-- EXERCISE GOAL --
Search the records below for the word "있습니다". Pull out each line that has it.

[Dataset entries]
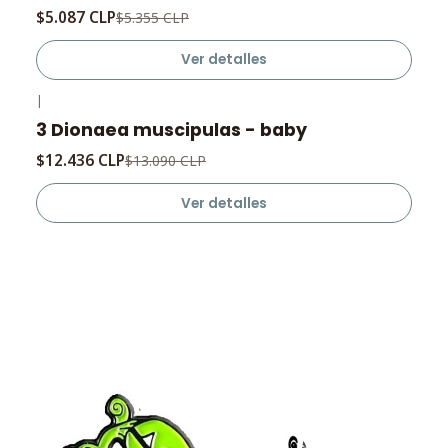
$5.087 CLP
$5.355 CLP
Ver detalles
|
-5%
OFF
3 Dionaea muscipulas - baby
Agotado
$12.436 CLP
$13.090 CLP
Ver detalles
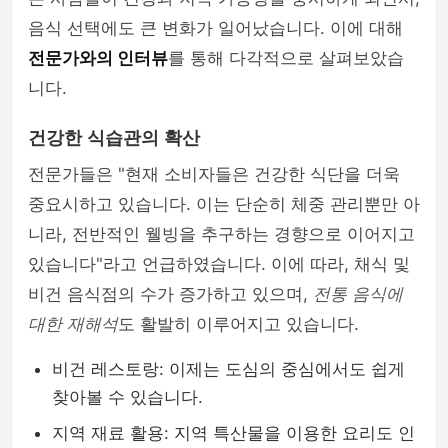
음식 선택에도 큰 변화가 일어났습니다. 이에 대해
전문가와의 인터뷰
를 통해 다각적으로 살펴보았습
니다.
건강한 식습관의 확산
전문가들은 "현재 소비자들은 건강한 식단을 더욱
중요시하고 있습니다. 이는 단순히 체중 관리뿐만 아
니라, 전반적인 웰빙을 추구하는 경향으로 이어지고
있습니다"라고 언급하였습니다. 이에 따라, 채식 및
비건 음식점의 수가 증가하고 있으며,
전통 음식에
대한 재해석
도 활발히 이루어지고 있습니다.
비건 레스토랑: 이제는 도심의 중심에서도 쉽게
찾아볼 수 있습니다.
지역 재료 활용: 지역 특산물을 이용한 요리도 인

-- RESULT OF THIS EXERCISE --
중요시하고 있습니다. 이는 단순히 체중 관리뿐만 아
있습니다"라고 언급하였습니다. 이에 따라, 채식 및
도 활발히 이루어지고 있습니다.
찾아볼 수 있습니다.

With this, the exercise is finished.